=== Given task ===
Reproduce, unchanged, the stretch of the listing below from its first line through the line containing "అగ్నిగుండములో".

[start of Material]

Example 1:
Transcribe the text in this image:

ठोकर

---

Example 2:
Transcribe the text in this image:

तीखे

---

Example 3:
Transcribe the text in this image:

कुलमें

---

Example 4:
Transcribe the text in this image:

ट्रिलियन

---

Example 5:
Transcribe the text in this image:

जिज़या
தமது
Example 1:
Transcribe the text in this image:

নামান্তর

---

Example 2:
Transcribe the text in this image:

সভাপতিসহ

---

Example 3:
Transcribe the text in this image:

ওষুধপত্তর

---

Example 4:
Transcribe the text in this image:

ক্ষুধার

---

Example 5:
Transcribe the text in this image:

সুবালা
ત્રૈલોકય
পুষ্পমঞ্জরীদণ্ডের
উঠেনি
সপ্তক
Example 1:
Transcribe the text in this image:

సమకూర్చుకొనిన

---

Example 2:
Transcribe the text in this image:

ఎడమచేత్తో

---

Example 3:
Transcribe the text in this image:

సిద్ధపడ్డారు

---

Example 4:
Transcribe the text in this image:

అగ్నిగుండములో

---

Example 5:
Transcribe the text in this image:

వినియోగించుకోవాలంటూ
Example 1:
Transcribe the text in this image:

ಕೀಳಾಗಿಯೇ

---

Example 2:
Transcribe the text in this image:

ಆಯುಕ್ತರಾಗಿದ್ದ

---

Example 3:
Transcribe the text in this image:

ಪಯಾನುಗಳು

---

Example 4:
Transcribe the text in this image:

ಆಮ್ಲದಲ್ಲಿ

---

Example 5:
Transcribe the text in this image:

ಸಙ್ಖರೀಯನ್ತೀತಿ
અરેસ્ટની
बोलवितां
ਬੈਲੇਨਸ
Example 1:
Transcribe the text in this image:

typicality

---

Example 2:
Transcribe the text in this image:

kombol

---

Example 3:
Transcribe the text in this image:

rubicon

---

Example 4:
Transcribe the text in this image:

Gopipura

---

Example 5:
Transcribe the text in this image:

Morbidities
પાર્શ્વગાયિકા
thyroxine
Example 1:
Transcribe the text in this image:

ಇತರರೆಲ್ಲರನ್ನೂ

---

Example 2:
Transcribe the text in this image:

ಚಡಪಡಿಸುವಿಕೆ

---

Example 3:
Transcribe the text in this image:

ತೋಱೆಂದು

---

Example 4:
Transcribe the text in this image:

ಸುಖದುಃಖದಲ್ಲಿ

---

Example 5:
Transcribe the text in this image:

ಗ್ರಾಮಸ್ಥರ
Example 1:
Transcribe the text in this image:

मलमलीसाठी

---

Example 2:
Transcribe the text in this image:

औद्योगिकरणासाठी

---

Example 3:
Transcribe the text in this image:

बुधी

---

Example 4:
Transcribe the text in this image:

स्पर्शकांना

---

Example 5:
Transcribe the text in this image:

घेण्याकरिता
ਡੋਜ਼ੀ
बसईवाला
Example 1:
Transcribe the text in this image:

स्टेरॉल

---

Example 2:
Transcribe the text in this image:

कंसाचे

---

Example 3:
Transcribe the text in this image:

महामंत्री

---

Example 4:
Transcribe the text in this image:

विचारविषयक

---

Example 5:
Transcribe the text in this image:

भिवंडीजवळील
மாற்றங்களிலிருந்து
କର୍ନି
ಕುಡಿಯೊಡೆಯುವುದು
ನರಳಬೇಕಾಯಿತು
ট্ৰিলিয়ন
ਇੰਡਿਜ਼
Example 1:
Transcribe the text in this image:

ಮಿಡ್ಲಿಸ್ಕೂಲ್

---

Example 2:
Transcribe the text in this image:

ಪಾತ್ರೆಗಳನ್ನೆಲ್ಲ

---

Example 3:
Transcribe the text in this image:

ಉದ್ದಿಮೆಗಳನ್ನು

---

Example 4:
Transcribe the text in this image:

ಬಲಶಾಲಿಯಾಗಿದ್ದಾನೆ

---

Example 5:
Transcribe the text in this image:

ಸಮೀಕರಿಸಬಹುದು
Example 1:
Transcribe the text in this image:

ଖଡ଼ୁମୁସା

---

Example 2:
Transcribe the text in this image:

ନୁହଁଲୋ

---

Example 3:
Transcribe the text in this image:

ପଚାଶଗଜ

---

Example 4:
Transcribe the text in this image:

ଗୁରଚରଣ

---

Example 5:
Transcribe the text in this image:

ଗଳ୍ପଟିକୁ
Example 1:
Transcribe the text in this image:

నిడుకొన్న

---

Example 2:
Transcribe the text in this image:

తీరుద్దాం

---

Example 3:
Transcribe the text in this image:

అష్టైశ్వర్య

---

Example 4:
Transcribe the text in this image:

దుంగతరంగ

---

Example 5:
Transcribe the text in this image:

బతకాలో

[end of Material]

=== Right answer ===
Example 1:
Transcribe the text in this image:

ठोकर

---

Example 2:
Transcribe the text in this image:

तीखे

---

Example 3:
Transcribe the text in this image:

कुलमें

---

Example 4:
Transcribe the text in this image:

ट्रिलियन

---

Example 5:
Transcribe the text in this image:

जिज़या
தமது
Example 1:
Transcribe the text in this image:

নামান্তর

---

Example 2:
Transcribe the text in this image:

সভাপতিসহ

---

Example 3:
Transcribe the text in this image:

ওষুধপত্তর

---

Example 4:
Transcribe the text in this image:

ক্ষুধার

---

Example 5:
Transcribe the text in this image:

সুবালা
ત્રૈલોકય
পুষ্পমঞ্জরীদণ্ডের
উঠেনি
সপ্তক
Example 1:
Transcribe the text in this image:

సమకూర్చుకొనిన

---

Example 2:
Transcribe the text in this image:

ఎడమచేత్తో

---

Example 3:
Transcribe the text in this image:

సిద్ధపడ్డారు

---

Example 4:
Transcribe the text in this image:

అగ్నిగుండములో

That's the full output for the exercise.